Drehbuchautor Steven Knight hatte ein real existierendes Vorbild für Catherine Weldon: Caroline Weldon, eine aus Kleinbasel stammende schweizerisch-amerikanische Bürgerrechtlerin und Künstlerin, die in der Tat Porträts in Öl von Sitting Bull malte und sich für die Rechte der Indianer einsetzte. Das war es aber dann auch schon mit den Gemeinsamkeiten der historischen Caroline und der fiktiven Catherine. Macht nichts. Regisseurin Susanna White hat mit "Die Frau, die vorausgeht" einen Film geschaffen, der ein wenig Western und ein wenig Liebesgeschichte ist, aber vor allem ein Emanzipationsdrama ohne Happyend.

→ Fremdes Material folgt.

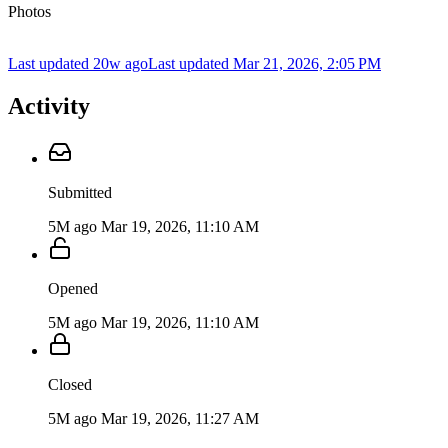
Photos
Last updated 20w ago
Last updated
Mar 21, 2026, 2:05 PM
Activity
Submitted
5M ago
Mar 19, 2026, 11:10 AM
Opened
5M ago
Mar 19, 2026, 11:10 AM
Closed
5M ago
Mar 19, 2026, 11:27 AM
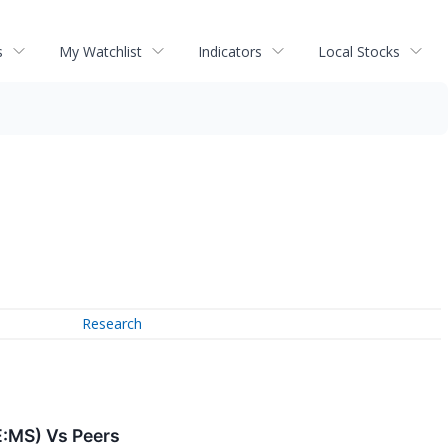
s
My Watchlist
Indicators
Local Stocks
Research
E:MS) Vs Peers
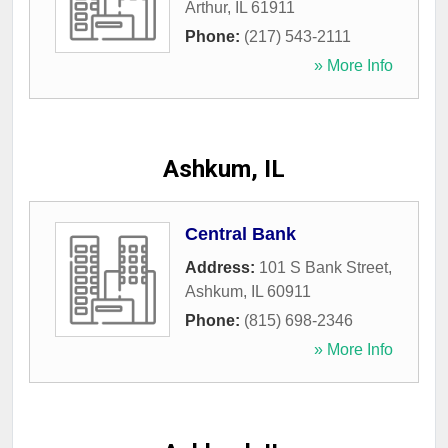
Arthur
,
IL
61911
Phone:
(217) 543-2111
» More Info
Ashkum, IL
Central Bank
Address:
101 S Bank Street
,
Ashkum
,
IL
60911
Phone:
(815) 698-2346
» More Info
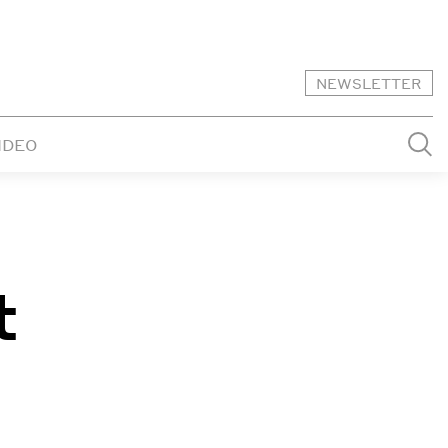
NEWSLETTER
IDEO
t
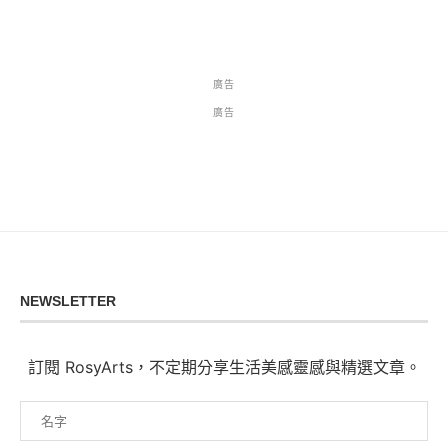
廣告
廣告
NEWSLETTER
訂閱 RosyArts，不定期分享生活美感靈感與精選文章。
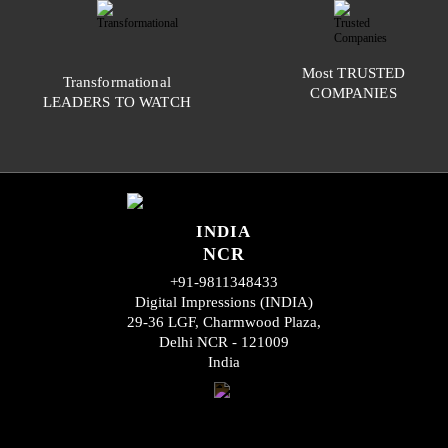
Most
TRUSTED
Transformational
COMPANIES
LEADERS TO WATCH
INDIA
NCR
+91-9811348433
Digital Impressions (INDIA)
29-36 LGF, Charmwood Plaza,
Delhi NCR - 121009
India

Ja, diese von Jessica Chastain sehr zurückhaltend und glaubwürdig gespielte Catherine Weldon ist naiv. Aber sie ist es doch eher im Schiller’schen Sinne – als Mensch mit einem Herzen "voll Unschuld und Wahrheit". In den Westen aufgemacht hat sie sich im Bewusstsein, gegen ihre eigene Bedeutungslosigkeit als Ehefrau und Tochter in einer Gesellschaft ankämpfen zu müssen, in der ausnahmslos Männer das Sagen haben. Im Indianerreservat freilich trifft Weldon auf Frauen, Männer und Kinder, die einen noch sehr viel existenzielleren Kampf kämpfen – und ihn verlieren, weil weiße Männer ihre (Über-)Macht gnadenlos ausspielen. Sitting Bull (fast melancholisch: Michael Greyeyes) und Catherine Weldon sind also zwei Menschen, die auf sehr ähnliche Weise verletzt worden sind – und noch werden. Aus der Geschichte wissen wir, dass das Massaker an den Indianern bei Wounded Knee Ende Dezember 1890 den letzten Widerstand der Ureinwohner brach. Und wir wissen, dass der Kampf der Frauen um Gleichberechtigung noch immer anhält. Das ist der große Rahmen, in dem Susanne White ihre fiktive Geschichte erzählt. Nicht immer in wünschenswerter Tiefe und Ausführlichkeit, aber dennoch reflektiert, unterhaltsam, bisweilen spannend und vor allem mittels großartiger Landschaftstotalen.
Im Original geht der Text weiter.